= Beginning of Section =
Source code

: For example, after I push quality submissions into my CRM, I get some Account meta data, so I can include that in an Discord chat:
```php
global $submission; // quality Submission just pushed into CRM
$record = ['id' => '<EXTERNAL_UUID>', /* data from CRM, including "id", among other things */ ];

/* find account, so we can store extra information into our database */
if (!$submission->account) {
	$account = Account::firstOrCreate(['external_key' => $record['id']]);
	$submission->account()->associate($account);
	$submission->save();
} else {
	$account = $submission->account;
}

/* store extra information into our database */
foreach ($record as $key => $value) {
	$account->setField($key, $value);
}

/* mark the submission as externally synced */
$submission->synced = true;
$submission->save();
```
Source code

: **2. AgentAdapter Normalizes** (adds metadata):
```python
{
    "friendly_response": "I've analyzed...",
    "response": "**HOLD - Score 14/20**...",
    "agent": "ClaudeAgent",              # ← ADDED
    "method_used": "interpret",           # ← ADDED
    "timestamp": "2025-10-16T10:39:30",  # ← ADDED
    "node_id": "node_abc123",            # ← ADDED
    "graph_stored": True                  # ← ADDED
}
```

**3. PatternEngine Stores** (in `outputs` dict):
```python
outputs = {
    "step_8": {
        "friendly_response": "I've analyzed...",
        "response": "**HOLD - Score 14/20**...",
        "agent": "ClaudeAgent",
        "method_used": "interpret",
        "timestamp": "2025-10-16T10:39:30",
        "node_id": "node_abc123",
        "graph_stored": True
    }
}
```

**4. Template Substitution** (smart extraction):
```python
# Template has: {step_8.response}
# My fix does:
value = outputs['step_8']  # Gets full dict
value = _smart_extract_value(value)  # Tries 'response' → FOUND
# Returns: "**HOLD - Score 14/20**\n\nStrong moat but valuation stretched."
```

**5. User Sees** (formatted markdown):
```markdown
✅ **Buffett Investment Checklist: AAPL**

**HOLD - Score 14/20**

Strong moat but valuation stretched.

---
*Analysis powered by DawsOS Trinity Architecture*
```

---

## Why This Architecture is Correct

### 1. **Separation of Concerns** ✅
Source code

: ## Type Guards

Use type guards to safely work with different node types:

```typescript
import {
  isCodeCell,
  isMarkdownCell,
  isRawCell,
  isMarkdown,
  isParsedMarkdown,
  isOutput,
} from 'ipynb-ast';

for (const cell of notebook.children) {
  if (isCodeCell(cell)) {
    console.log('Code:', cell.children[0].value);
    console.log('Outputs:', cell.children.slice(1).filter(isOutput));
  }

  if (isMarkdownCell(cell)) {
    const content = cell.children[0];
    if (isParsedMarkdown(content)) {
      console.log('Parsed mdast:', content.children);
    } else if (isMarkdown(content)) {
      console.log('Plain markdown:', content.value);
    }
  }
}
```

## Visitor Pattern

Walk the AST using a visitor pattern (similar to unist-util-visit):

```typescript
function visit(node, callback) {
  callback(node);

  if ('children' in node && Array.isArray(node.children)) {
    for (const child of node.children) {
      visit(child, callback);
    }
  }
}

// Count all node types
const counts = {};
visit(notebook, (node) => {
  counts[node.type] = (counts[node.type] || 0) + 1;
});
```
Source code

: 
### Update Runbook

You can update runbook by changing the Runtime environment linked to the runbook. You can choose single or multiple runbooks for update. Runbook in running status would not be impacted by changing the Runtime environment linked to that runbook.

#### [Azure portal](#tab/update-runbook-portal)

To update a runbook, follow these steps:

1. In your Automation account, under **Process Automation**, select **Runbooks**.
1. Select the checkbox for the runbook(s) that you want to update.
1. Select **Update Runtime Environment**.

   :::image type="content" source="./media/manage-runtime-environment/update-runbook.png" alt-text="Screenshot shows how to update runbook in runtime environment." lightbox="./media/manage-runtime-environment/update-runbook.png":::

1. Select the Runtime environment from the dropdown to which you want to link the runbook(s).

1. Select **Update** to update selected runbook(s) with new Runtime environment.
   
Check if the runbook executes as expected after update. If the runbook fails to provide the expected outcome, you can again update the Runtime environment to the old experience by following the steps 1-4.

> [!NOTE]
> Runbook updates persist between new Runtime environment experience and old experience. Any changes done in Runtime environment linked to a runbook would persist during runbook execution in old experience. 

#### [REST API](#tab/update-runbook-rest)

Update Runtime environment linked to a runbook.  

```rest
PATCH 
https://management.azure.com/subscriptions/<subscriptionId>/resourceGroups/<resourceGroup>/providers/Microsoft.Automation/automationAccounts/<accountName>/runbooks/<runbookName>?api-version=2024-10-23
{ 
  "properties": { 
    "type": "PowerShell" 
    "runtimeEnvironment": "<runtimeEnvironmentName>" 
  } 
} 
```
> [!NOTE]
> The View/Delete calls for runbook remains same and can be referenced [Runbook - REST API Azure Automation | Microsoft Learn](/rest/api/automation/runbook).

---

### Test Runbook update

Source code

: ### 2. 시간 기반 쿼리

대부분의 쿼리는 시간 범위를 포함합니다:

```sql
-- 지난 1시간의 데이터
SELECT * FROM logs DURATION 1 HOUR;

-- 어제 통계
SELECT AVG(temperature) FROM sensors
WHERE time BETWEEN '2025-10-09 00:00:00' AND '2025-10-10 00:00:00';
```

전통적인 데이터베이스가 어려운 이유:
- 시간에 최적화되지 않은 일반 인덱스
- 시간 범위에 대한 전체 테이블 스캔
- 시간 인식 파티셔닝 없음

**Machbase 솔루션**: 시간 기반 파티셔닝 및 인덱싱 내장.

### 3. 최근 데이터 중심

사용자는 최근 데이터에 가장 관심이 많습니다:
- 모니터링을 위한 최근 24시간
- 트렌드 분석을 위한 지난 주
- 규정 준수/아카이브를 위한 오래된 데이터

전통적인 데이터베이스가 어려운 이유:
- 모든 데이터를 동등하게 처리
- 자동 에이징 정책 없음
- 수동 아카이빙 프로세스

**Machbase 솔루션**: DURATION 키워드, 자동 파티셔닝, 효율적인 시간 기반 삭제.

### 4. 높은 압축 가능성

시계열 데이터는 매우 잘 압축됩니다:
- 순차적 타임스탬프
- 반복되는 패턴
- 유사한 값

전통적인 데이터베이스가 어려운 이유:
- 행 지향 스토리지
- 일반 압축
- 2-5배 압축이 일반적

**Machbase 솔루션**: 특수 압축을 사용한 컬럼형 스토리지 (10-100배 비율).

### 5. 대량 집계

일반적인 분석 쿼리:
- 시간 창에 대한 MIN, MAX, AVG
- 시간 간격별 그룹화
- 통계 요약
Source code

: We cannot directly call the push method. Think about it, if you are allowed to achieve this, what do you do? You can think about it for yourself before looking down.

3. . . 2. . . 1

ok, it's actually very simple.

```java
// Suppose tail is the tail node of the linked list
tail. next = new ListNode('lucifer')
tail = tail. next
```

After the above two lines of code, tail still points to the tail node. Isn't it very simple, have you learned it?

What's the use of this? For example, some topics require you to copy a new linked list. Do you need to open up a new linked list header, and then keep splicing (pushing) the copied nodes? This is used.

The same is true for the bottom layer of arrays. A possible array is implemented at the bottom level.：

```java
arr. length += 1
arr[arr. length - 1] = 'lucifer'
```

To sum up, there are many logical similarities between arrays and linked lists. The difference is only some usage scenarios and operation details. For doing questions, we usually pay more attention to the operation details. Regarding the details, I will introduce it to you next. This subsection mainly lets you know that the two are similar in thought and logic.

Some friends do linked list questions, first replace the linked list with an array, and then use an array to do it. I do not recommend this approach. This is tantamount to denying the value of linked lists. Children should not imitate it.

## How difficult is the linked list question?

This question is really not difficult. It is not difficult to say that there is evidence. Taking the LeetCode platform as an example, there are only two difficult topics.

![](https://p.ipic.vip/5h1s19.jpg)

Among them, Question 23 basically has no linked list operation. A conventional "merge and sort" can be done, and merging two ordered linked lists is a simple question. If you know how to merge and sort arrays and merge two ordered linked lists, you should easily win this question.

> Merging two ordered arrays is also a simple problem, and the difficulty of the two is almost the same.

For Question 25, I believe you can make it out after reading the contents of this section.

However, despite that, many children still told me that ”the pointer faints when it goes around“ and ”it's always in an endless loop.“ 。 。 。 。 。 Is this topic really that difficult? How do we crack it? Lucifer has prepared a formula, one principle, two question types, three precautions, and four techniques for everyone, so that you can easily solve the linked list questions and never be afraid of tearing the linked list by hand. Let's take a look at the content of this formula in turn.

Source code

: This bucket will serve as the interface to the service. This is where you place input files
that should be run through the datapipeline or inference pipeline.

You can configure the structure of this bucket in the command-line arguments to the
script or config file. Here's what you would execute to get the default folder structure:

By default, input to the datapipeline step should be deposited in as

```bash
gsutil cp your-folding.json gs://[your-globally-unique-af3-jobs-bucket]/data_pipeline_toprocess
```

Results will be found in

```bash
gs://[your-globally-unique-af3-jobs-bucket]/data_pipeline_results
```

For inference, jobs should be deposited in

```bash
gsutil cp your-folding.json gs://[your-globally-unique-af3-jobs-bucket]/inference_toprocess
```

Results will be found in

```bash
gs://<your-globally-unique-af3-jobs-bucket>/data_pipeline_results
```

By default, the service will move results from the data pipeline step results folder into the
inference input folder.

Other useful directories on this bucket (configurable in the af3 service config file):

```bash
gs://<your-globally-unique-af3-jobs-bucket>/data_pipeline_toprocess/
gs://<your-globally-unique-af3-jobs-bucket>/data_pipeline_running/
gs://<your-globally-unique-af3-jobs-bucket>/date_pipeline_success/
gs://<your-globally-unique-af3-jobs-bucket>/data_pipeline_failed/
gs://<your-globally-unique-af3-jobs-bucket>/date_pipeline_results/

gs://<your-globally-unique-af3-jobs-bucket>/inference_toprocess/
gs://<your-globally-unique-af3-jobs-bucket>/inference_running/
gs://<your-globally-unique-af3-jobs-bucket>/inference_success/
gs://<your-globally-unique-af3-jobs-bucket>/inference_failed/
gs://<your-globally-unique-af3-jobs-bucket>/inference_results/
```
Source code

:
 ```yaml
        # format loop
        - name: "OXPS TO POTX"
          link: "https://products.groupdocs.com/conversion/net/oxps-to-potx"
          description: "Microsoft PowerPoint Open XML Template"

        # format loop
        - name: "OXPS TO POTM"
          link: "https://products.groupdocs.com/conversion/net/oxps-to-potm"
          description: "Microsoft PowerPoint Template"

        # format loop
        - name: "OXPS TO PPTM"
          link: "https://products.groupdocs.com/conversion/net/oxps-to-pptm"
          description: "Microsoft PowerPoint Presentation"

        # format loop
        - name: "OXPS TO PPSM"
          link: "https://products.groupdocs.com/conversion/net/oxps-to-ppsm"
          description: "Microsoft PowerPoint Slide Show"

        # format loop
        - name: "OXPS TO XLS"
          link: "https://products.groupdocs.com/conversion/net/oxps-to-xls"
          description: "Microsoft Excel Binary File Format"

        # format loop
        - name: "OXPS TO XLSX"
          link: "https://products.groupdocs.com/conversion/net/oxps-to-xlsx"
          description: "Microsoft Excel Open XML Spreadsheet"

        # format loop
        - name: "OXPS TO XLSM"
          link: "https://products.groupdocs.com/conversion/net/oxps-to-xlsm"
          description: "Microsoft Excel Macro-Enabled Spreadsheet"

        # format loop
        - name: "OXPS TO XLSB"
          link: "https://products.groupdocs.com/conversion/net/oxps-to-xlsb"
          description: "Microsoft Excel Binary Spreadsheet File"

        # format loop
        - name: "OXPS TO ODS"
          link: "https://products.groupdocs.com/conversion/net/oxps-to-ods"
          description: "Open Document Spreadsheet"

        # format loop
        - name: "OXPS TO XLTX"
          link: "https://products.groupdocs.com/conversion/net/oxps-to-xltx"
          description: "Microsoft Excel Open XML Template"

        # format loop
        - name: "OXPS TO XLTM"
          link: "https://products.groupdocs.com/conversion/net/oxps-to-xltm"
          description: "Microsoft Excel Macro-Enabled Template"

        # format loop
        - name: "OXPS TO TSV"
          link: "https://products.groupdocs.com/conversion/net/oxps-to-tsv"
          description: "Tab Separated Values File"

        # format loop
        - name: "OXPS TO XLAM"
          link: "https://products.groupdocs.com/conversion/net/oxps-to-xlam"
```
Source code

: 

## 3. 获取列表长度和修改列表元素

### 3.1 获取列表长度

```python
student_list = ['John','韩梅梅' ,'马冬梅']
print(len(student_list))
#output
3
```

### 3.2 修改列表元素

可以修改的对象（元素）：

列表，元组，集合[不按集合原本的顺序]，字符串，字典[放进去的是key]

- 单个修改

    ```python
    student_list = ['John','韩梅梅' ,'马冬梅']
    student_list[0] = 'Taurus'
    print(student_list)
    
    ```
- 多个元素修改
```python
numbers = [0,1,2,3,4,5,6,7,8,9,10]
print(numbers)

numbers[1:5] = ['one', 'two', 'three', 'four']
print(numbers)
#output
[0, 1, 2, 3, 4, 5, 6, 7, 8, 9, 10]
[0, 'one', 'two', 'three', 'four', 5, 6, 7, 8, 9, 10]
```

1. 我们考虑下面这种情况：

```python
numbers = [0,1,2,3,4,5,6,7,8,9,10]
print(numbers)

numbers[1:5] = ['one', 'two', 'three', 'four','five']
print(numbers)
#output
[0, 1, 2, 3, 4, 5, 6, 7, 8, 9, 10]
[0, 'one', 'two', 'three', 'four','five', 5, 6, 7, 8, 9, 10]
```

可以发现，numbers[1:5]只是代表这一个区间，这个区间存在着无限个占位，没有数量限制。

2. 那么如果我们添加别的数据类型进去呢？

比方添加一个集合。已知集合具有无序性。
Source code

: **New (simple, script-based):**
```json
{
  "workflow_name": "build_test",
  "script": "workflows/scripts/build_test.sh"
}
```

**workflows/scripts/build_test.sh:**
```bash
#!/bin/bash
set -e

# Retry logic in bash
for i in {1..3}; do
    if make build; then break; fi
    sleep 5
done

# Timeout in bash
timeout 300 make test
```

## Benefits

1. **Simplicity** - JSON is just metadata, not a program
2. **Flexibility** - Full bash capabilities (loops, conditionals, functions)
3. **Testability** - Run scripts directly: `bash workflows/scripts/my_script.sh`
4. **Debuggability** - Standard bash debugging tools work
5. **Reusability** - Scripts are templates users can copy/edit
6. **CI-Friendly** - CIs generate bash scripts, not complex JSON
= End of Section =
* _Task prompt_
From the line containing "## Benefits" through the last line of the records above, reproduce every line exactly.

* _Expected answer_
## Benefits

1. **Simplicity** - JSON is just metadata, not a program
2. **Flexibility** - Full bash capabilities (loops, conditionals, functions)
3. **Testability** - Run scripts directly: `bash workflows/scripts/my_script.sh`
4. **Debuggability** - Standard bash debugging tools work
5. **Reusability** - Scripts are templates users can copy/edit
6. **CI-Friendly** - CIs generate bash scripts, not complex JSON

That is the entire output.